▸ Recorded data
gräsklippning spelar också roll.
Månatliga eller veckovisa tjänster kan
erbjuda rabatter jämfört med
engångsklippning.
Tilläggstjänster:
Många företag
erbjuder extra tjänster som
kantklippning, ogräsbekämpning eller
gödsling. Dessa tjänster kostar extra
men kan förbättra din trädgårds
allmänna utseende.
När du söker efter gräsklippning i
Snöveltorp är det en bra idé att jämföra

▸ Task requirements
Retrieve each line of the data in which the word "gräsklippning" can be found.

▸ Solution to this task
gräsklippning spelar också roll.
När du söker efter gräsklippning i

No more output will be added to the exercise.